Section 4: The "Secret Trick" for Overflow Prevention¶

The exponential function e^x grows very rapidly. If the input z is a large number (e.g., 1000), np.exp(1000) will return inf (infinity), causing an overflow error and breaking the entire calculation.

The Solution: We can subtract any arbitrary number from all input values z without changing the final result of the Softmax. Why? Because of the properties of exponents and division: $$ \frac{e^{z_1}}{e{z_1} + e^{z_2}} = \frac{e^{z_1} \cdot e^{-C}}{e{z_1} \cdot e^{-C} + e^{z_2} \cdot e^{-C}} = \frac{e^{z_1 - C}}{e^{z_1 - C} + e^{z_2 - C}} $$

So, what number should we subtract? The largest number (max) among the input values of that row.

Python

inputs = [1, 2, 3]
max_value = 3
shifted_inputs = [1-3, 2-3, 3-3] # -> [-2, -1, 0]

The benefits of this are: 1. The largest value after subtraction will be 0. (e^0 = 1) 2. All other values will be negative. (e to a negative power is always a number less than 1). 3. This ensures that the input to the exp function will never be a large positive number, thereby completely preventing overflow errors.

This is exactly why in the final code snippet of the book, you will see this line:

Python

exp_values = np.exp(inputs - np.max(inputs, axis=1, keepdims=True))

This is the complete, safe, and efficient version of Softmax.

Part 2: Abstract & Easy-to-Understand Explanation¶

Forget the math formulas and code. Imagine Softmax is a "Confidence Distribution Machine" for a talent competition.

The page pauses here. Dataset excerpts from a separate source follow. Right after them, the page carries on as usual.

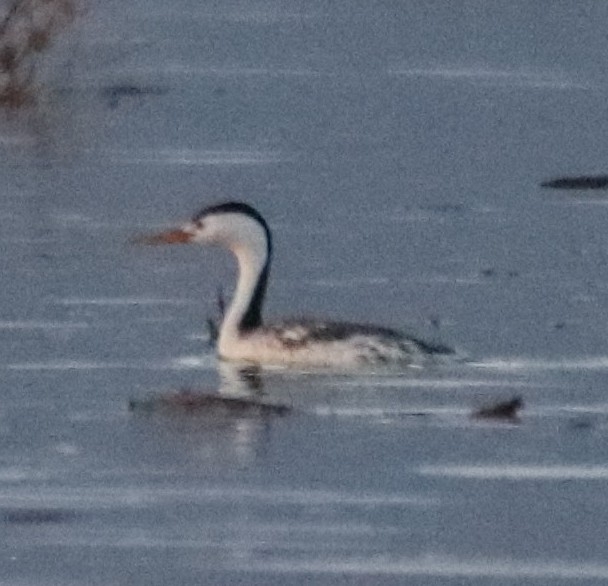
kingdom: Animalia
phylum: Chordata
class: Aves
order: Podicipediformes
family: Podicipedidae
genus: Aechmophorus
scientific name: Aechmophorus clarkii
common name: Clark's grebe
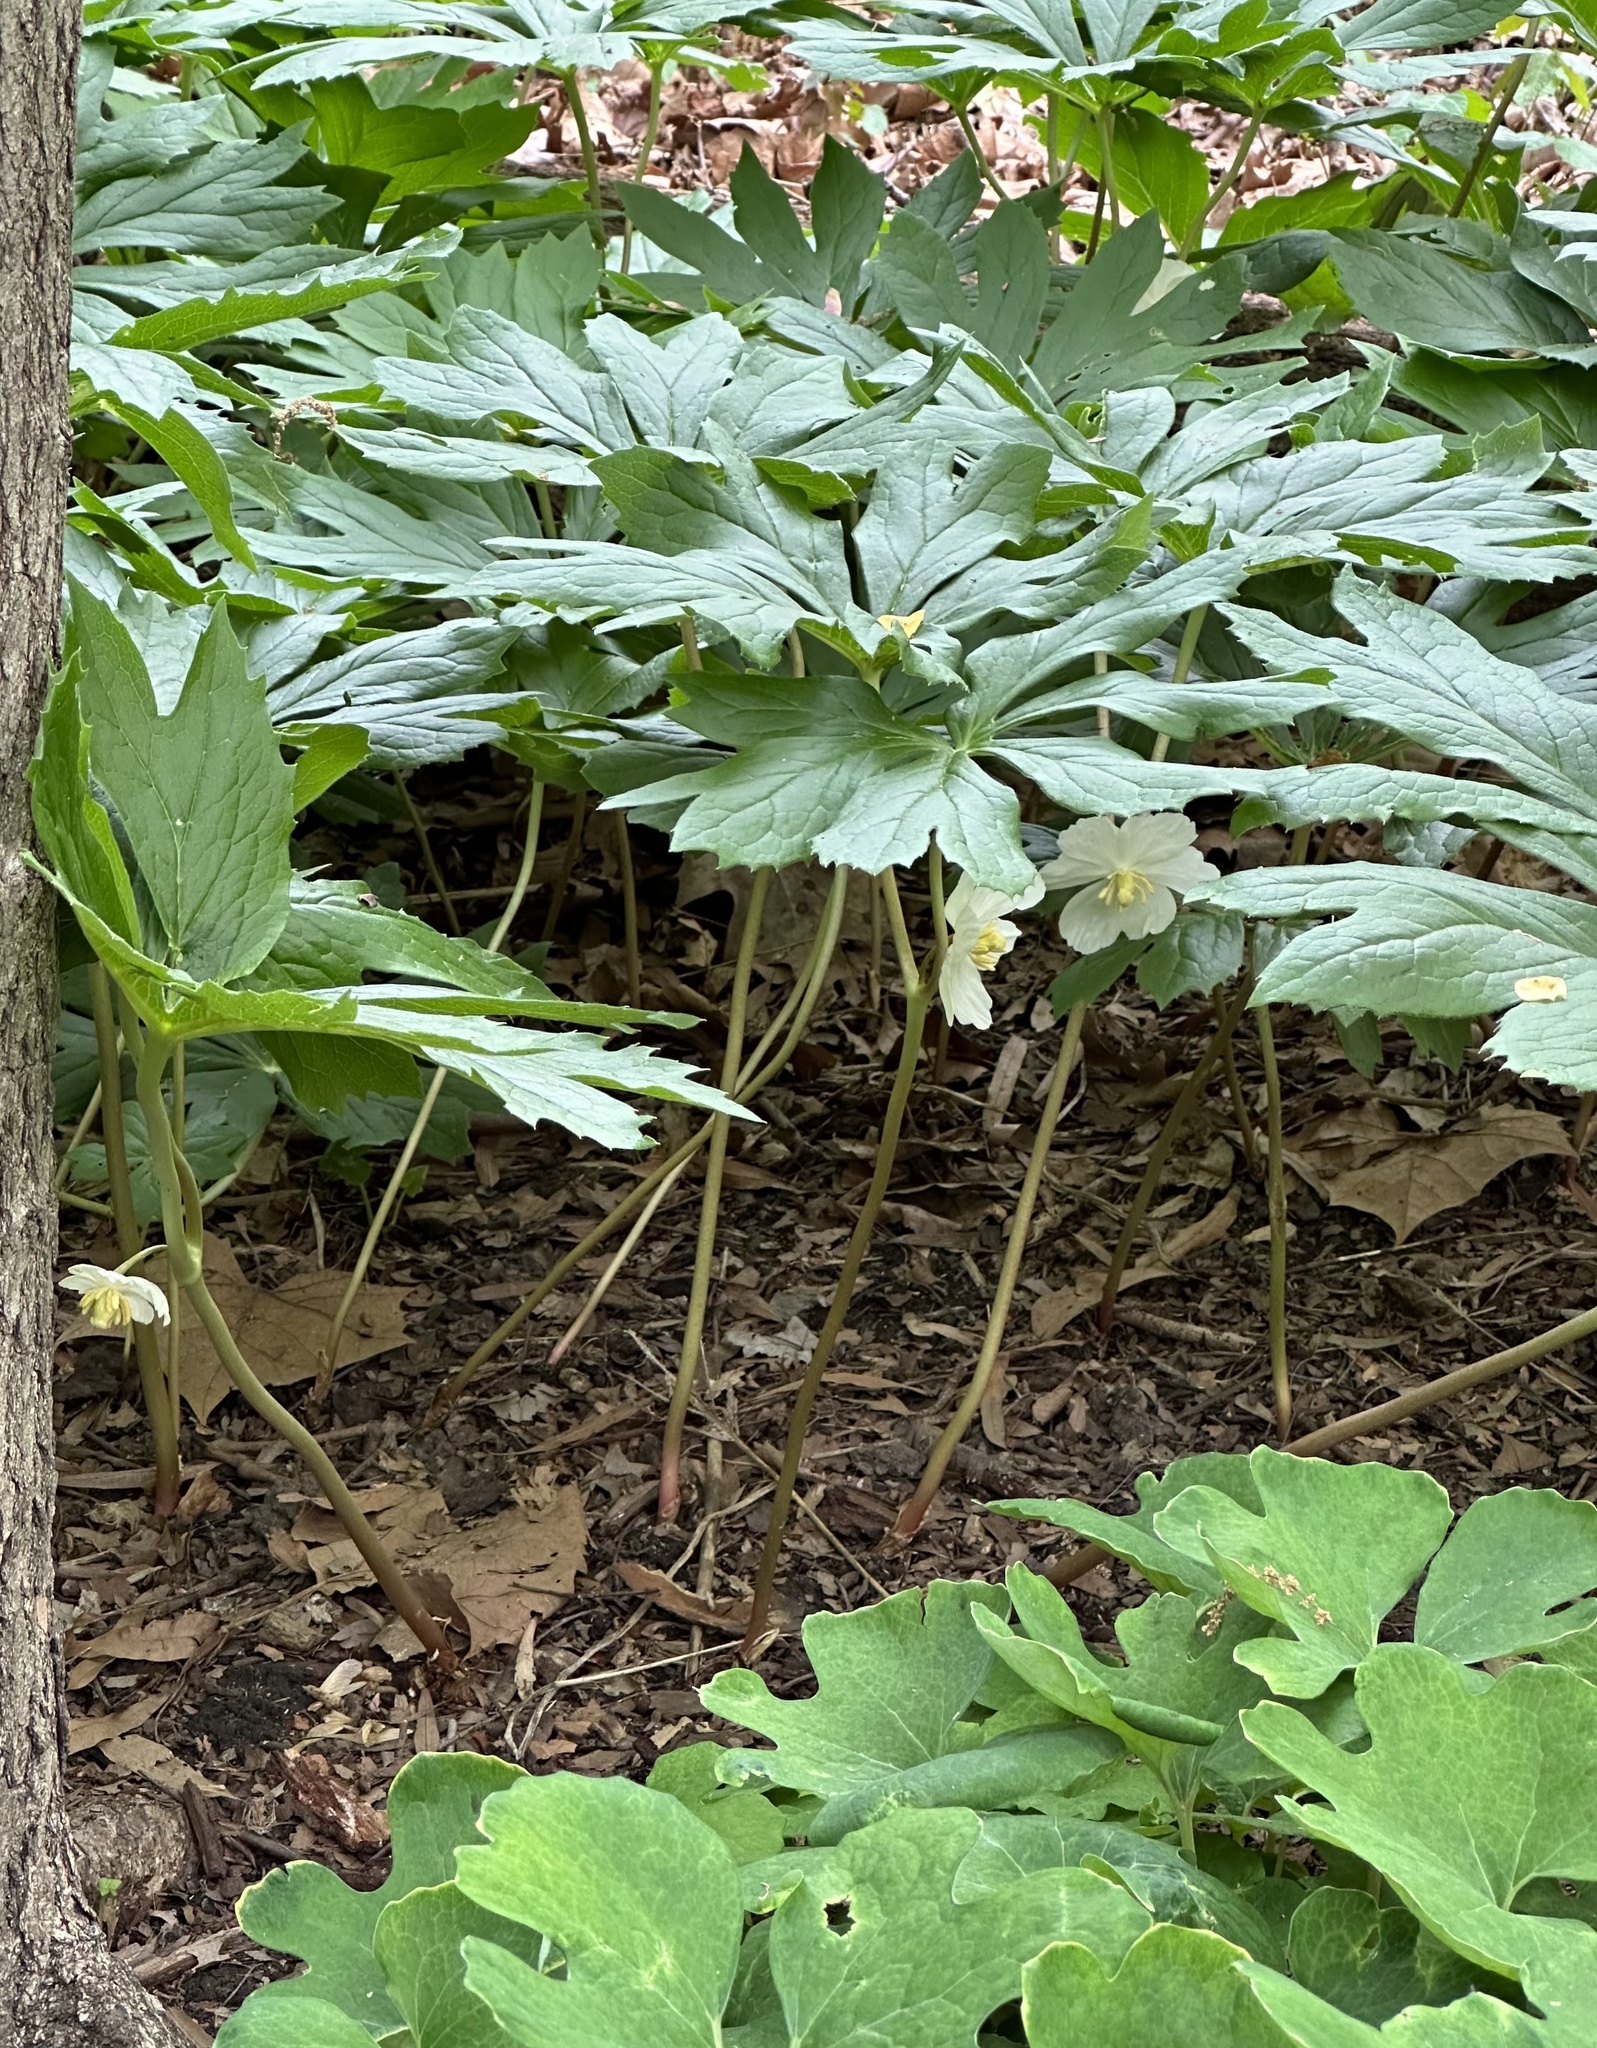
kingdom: Plantae
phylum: Tracheophyta
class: Magnoliopsida
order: Ranunculales
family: Berberidaceae
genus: Podophyllum
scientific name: Podophyllum peltatum
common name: Wild mandrake
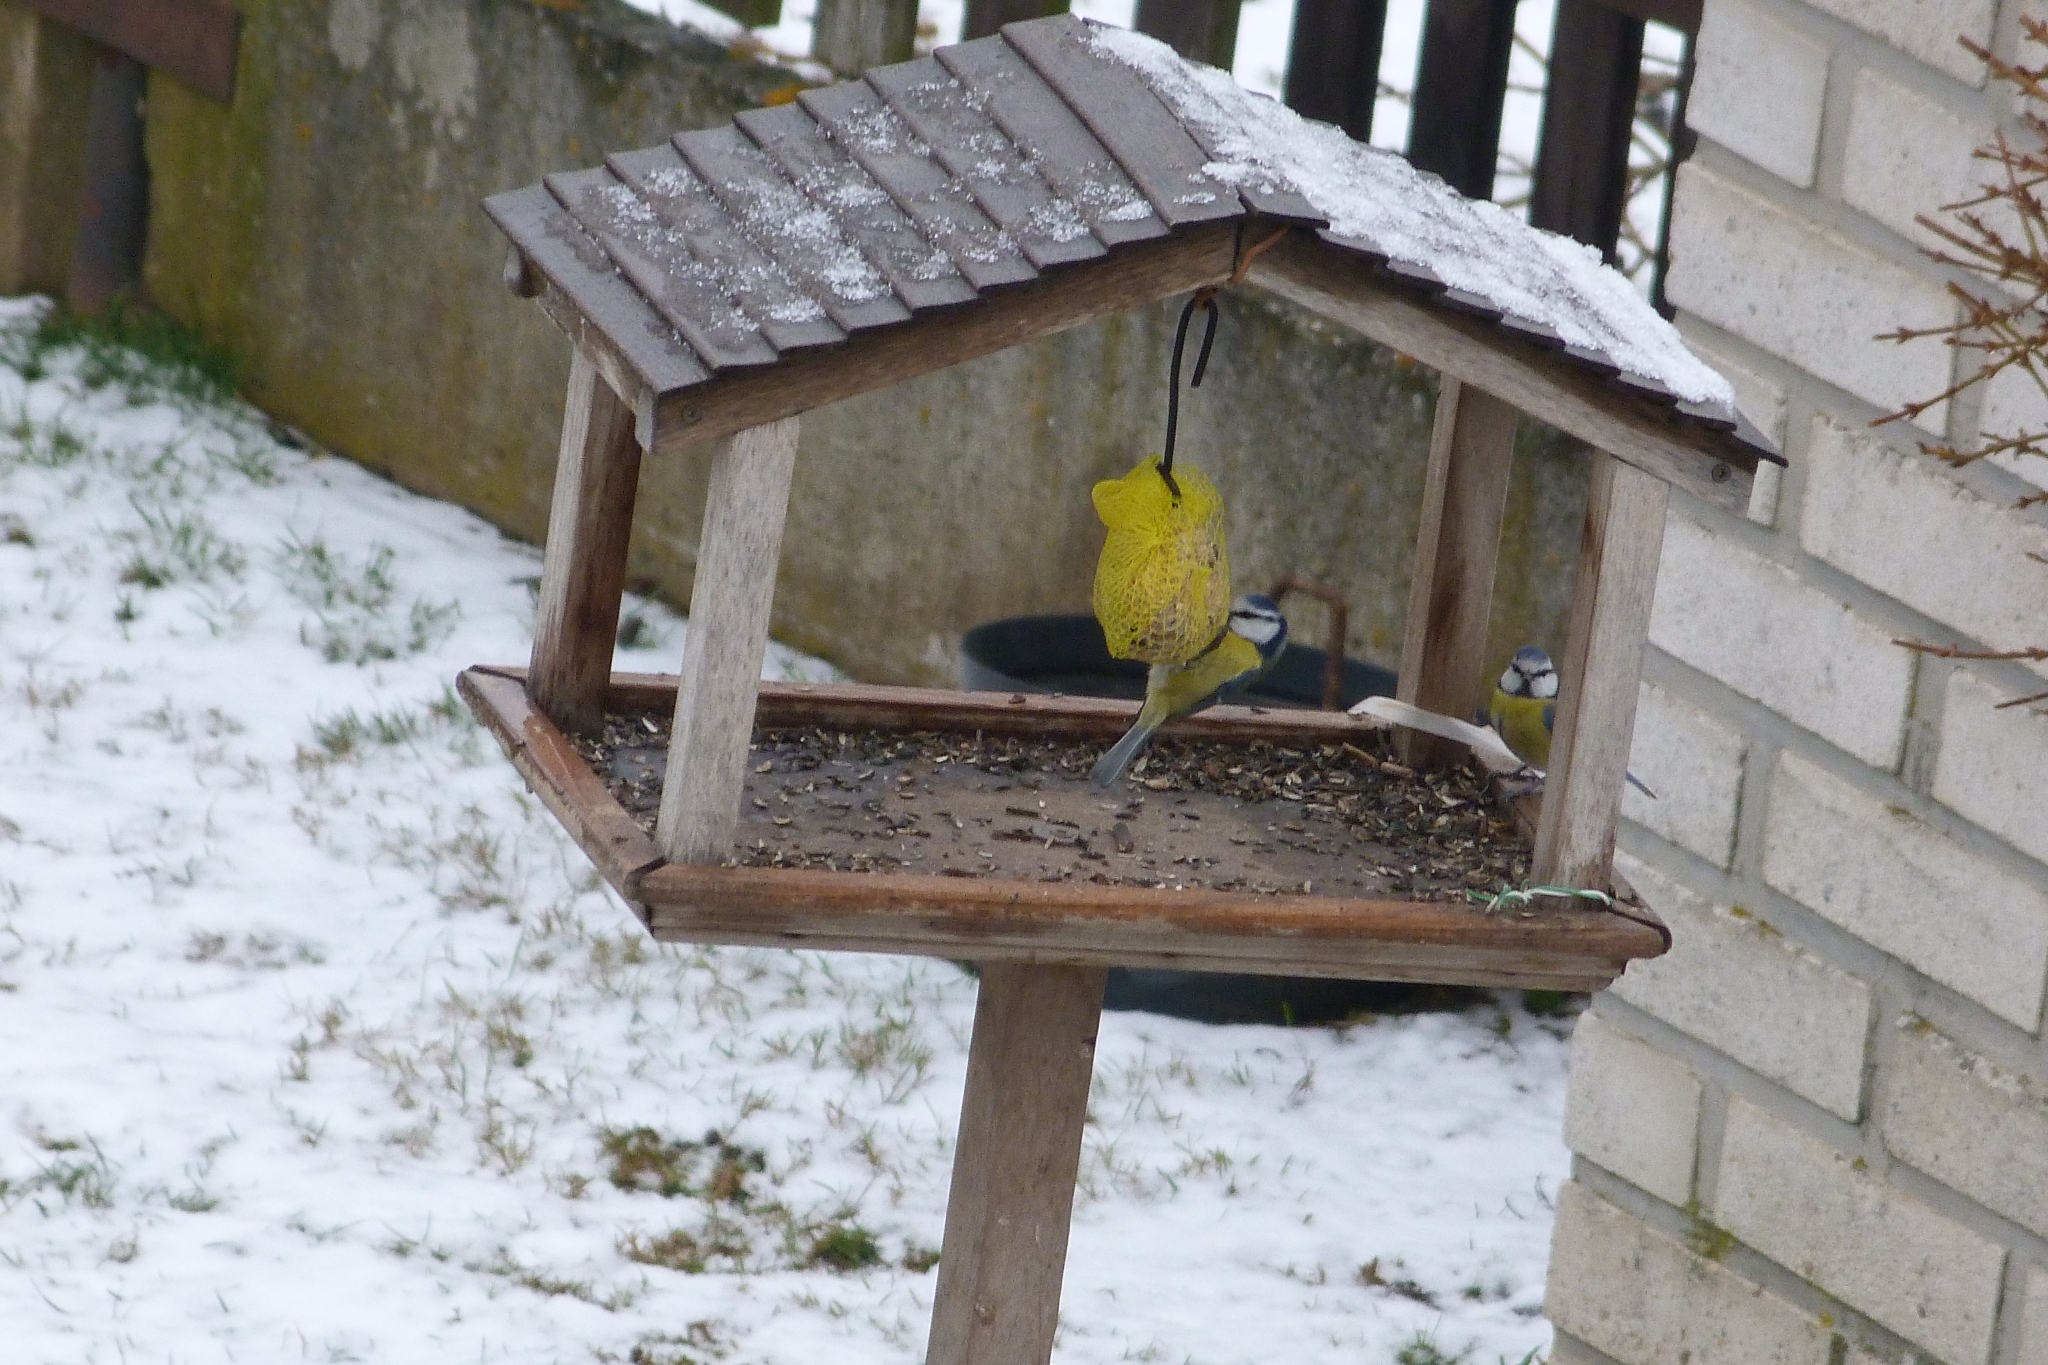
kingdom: Animalia
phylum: Chordata
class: Aves
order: Passeriformes
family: Paridae
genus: Cyanistes
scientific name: Cyanistes caeruleus
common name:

1. The Preliminary Round - Raw Scores

Suppose there are 3 contestants (Dog, Cat, Bird) in a competition. The judges (the preceding neural network layer) give them raw scores. These scores can be messy: Raw Scores = [4.8, 1.21, 2.385]

Looking at these scores, we know the Dog contestant has the highest score, but how much "higher"? Is the lead "overwhelming"? It's hard to say.

2. Step 1: The "Hype" Machine - Exponentiation

To make the results clearer, the MC puts these scores into a "Hype" Machine. This machine has two functions: * No Negative Scores: It turns all scores into "enthusiasm" points (always positive). * Hypes Up the Best: This machine is extremely "biased." Whoever already has a high score gets hyped up to the moon, while those with low scores only get a slight boost.

After passing through the "Hype" Machine (i.e., e^x): Hype Scores = [121.5, 3.4, 10.9]

Now the difference is crystal clear! The Dog contestant not only has a higher score but is completely dominating the rest.

3. Step 2: Slicing the "Confidence Pie" - Normalization

Now, to make it easy for the audience to understand, the MC decides to stop using hype scores and instead divide a 100% "confidence pie" among the 3 contestants, based on the ratio of their hype scores.

Total Hype Score = 121.5 + 3.4 + 10.9 = 135.8
Dog's Slice of the Pie: 121.5 / 135.8 ≈ 89.5%
Cat's Slice of the Pie: 3.4 / 135.8 ≈ 2.5%
Bird's Slice of the Pie: 10.9 / 135.8 ≈ 8.0%

The Final Result: Confidence Levels = [0.895, 0.025, 0.080]

This is the output of Softmax. It gives us a very clear conclusion: "Based on the performance, I am 89.5% confident that the winner is the Dog."

Regarding the "overflow prevention trick": Imagine a judge gets overly excited and gives a score of 1000. The "Hype" Machine would "burn out" (overflow). A clever MC realizes that what matters is the difference between scores, not the absolute scores themselves. So, before putting them in the machine, he finds the highest score (1000) and subtracts it from everyone's score. The final result after slicing the pie remains exactly the same, but the hype machine is saved!

In summary, Softmax does two things:

It uses the exponential function e^x to amplify the highest score, making it a clear "front-runner."
It normalizes those amplified scores into a percentage (or probability), so that they all add up to 1.